半径3mの教育論

中学教師の教育雑感記

5756 大切な大切なひな人形

〈大切なひな人形〉


福岡県久留米市のお話です。お母さんと女の子2人の3人の家族が住んでいました。
ここのうちにはお父さんがいません。

随分昔,まだ上の女の子が小さいころに亡くなったのです。

そのお父さんは誰に対してもやさしく,人の良い性格と近所でも評判の人でした。

ところが,そこをつけこまれて,理不尽な借金の保証人を引き受けてしまっていたのです。
お父さんが亡くなった後,娘2人を抱えながら,残された借金を返すべくお母さんは,毎日働きに出ていました。

そのような理由で,この家はとても貧乏でした。服も買いかえられず,それどころか,毎日のご飯にすら困る日々。

こんな家庭事情でしたから,他の家のようにクリスマスや正月を祝うこともできないのでした。
それでも,幼いながらにしんぼう強く,姉妹2人は我慢を重ねましたが,ついに3月の

ある日,小さいほうの女の子はお母さんに泣きつきました。

「どうしてうちはひなまつりをやらないの?」

「○○ちゃんのところでは人形も飾るし,きれいな服も着てるよ。」

わんわんと泣きながら,そう言いました。
どうやら,近所の女の子が自慢しているのを聞いて,すっかりうらやましくなってしまったのです。

お母さんは困りました。

自分が働きにでることで,なんとか毎日をやりくりしている中,人形や服を買う余裕などあるわけもないのです。

死んでしまった父親のせいにするのも心が痛むし,何より娘2人に家のことを心配させたくはなかったのでした。
そこでお母さんは,泣きじゃくる妹と,それを不安そうにみつめるお姉ちゃんを連れて,お風呂場へと連れて行きました。

今日もどこで遊んできたのか,あちこち汚れた服を脱がせると,3人一緒に仲良くお風呂にはいります。

そして,汚れのひとつひとつを,丁寧にゆっくり時間をかけて,丹念に洗ってやりました。

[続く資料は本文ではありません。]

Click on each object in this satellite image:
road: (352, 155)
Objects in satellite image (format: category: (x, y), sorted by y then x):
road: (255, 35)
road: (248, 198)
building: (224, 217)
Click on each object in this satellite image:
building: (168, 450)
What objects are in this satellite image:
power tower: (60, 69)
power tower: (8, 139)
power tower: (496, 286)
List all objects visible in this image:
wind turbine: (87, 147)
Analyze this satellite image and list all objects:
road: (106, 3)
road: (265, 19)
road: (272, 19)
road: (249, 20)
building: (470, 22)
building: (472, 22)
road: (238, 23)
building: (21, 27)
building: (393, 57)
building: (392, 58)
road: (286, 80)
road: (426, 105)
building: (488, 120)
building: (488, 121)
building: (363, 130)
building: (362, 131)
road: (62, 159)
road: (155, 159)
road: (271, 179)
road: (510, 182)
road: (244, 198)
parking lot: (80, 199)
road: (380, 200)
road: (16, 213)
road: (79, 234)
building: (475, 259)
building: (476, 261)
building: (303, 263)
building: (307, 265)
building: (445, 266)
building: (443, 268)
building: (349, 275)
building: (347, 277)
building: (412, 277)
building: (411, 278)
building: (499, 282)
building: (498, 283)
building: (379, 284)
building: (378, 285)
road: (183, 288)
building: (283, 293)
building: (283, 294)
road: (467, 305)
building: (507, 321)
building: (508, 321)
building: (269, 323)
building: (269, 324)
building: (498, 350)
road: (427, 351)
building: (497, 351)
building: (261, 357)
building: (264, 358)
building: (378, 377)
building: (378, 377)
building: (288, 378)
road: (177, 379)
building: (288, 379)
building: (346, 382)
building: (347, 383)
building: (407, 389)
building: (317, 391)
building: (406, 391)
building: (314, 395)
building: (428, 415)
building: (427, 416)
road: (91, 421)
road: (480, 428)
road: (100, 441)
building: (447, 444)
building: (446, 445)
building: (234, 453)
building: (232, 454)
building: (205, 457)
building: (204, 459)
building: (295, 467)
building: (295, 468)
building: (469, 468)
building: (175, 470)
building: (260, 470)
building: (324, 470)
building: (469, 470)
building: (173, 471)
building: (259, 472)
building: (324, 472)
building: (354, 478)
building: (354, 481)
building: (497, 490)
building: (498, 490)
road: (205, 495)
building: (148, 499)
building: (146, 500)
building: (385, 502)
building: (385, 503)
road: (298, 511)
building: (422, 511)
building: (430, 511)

いつもだと母親は夜仕事に出かけているので,3人で入るお風呂は久しぶりです。

二人は顔を和らげ,はしゃぎながら,いつもよりうんと長くお風呂に入っていました。

風呂から出ると,3月らしいあたたかな風が隙間から入り込んで,ぽかぽか温まった
家族の体を包みます。

それから,お母さんはじゃれる二人を優しく拭いてやると,直したり着まわしたりした服の中から,一番立派な洋服を2つ選んで,着せてやりました。

 

そして,不思議そうに自分を見つめる二人を抱き寄せて,こう言ったのです。

「あなたたちが,うちのひな人形よ」

飾りもなく,ごちそうもない,いつもどおりの殺風景な家でのひなまつり。
けれど,女の子2人にとっては,心も体も温かに包まれる,忘れられない一日となったのでした。

 

※追記

この話は,教師3年目ぐらいの時(昭和63年ぐらい)にPTA講演会で聞いた話を物語風にアレンジしたものです。
毎年,ひなまつりの頃に学年通心にのせていました。